(Provided data begins)

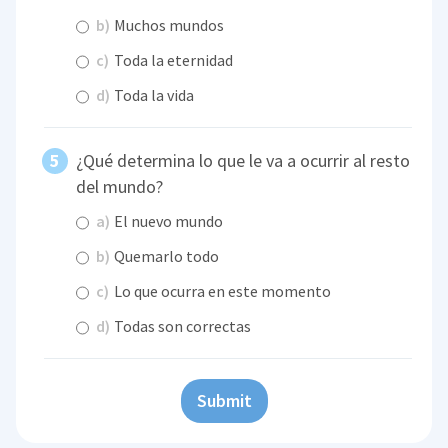
b)
Muchos mundos
c)
Toda la eternidad
d)
Toda la vida
¿Qué determina lo que le va a ocurrir al resto
del mundo?
a)
El nuevo mundo
b)
Quemarlo todo
c)
Lo que ocurra en este momento
d)
Todas son correctas
Submit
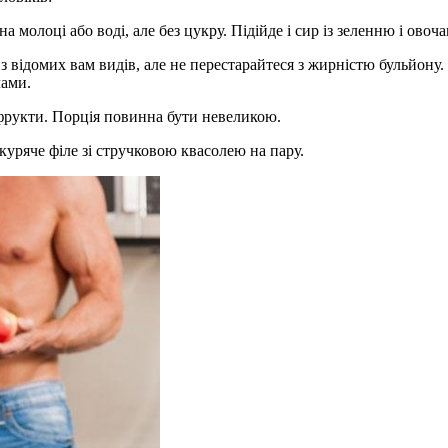
 молоці або воді, але без цукру. Підійде і сир із зеленню і ово
 відомих вам видів, але не перестарайтеся з жирністю бульйону. Н
чами.
 фрукти. Порція повинна бути невеликою.
 куряче філе зі стручковою квасолею на пару.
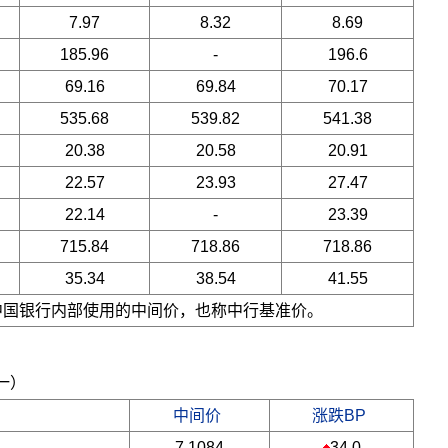
7.97
8.32
8.69
185.96
-
196.6
69.16
69.84
70.17
535.68
539.82
541.38
20.38
20.58
20.91
22.57
23.93
27.47
22.14
-
23.39
715.84
718.86
718.86
35.34
38.54
41.55
是中国银行内部使用的中间价，也称中行基准价。
期一）
中间价
涨跌BP
7.1084
34.0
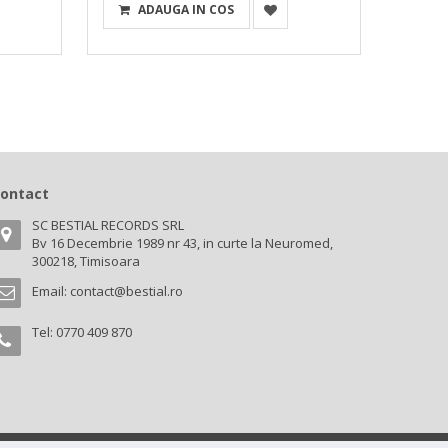
ADAUGA IN COS
A
ontact
SC BESTIAL RECORDS SRL
Bv 16 Decembrie 1989 nr 43, in curte la Neuromed,
300218, Timisoara
Email:
contact@bestial.ro
Tel:
0770 409 870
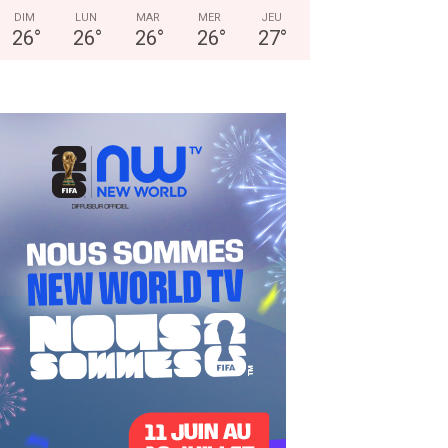
DIM
LUN
MAR
MER
JEU
26
°
26
°
26
°
26
°
27
°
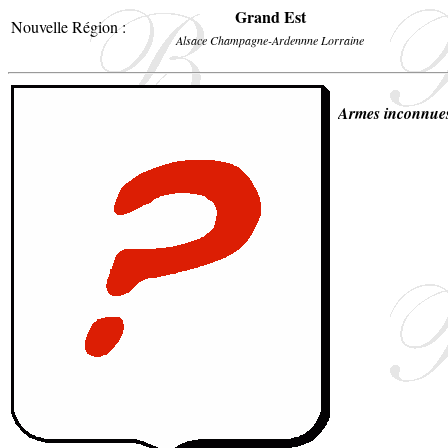
Grand Est
Nouvelle Région :
Alsace Champagne-Ardennne Lorraine
Armes inconnue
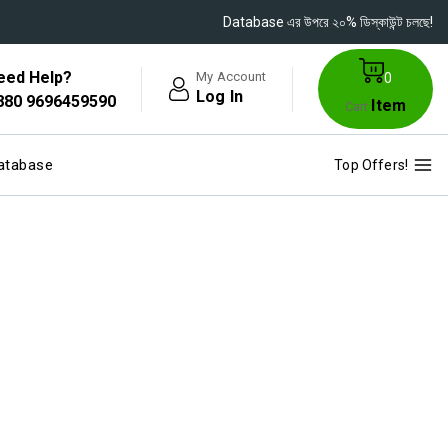
Database এর উপরে ২০% ডিস্কাউন্ট চলছে!
eed Help?
My Account
0
Log In
880 9696459590
Item
Cart
atabase
Top Offers!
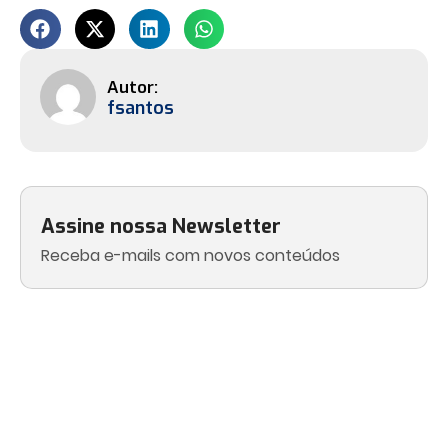
fsantos
Assine nossa Newsletter
Receba e-mails com novos conteúdos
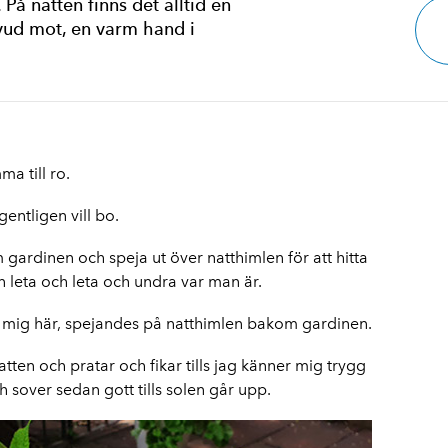
På natten finns det alltid en
uvud mot, en varm hand i
ma till ro.
ntligen vill bo.
gardinen och speja ut över natthimlen för att hitta
n leta och leta och undra var man är.
ttar mig här, spejandes på natthimlen bakom gardinen.
atten och pratar och fikar tills jag känner mig trygg
sover sedan gott tills solen går upp.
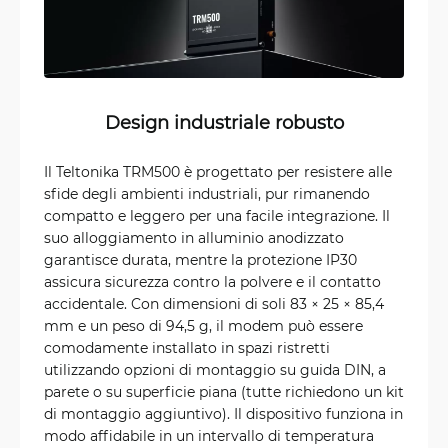
Design industriale robusto
Il Teltonika TRM500 è progettato per resistere alle
sfide degli ambienti industriali, pur rimanendo
compatto e leggero per una facile integrazione. Il
suo alloggiamento in alluminio anodizzato
garantisce durata, mentre la protezione IP30
assicura sicurezza contro la polvere e il contatto
accidentale. Con dimensioni di soli 83 × 25 × 85,4
mm e un peso di 94,5 g, il modem può essere
comodamente installato in spazi ristretti
utilizzando opzioni di montaggio su guida DIN, a
parete o su superficie piana (tutte richiedono un kit
di montaggio aggiuntivo). Il dispositivo funziona in
modo affidabile in un intervallo di temperatura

(Provided data ends)

• [Task goal] Gather all lines from the listing above in which "montaggio" occurs.

• [Solved exercise]
utilizzando opzioni di montaggio su guida DIN, a
di montaggio aggiuntivo). Il dispositivo funziona in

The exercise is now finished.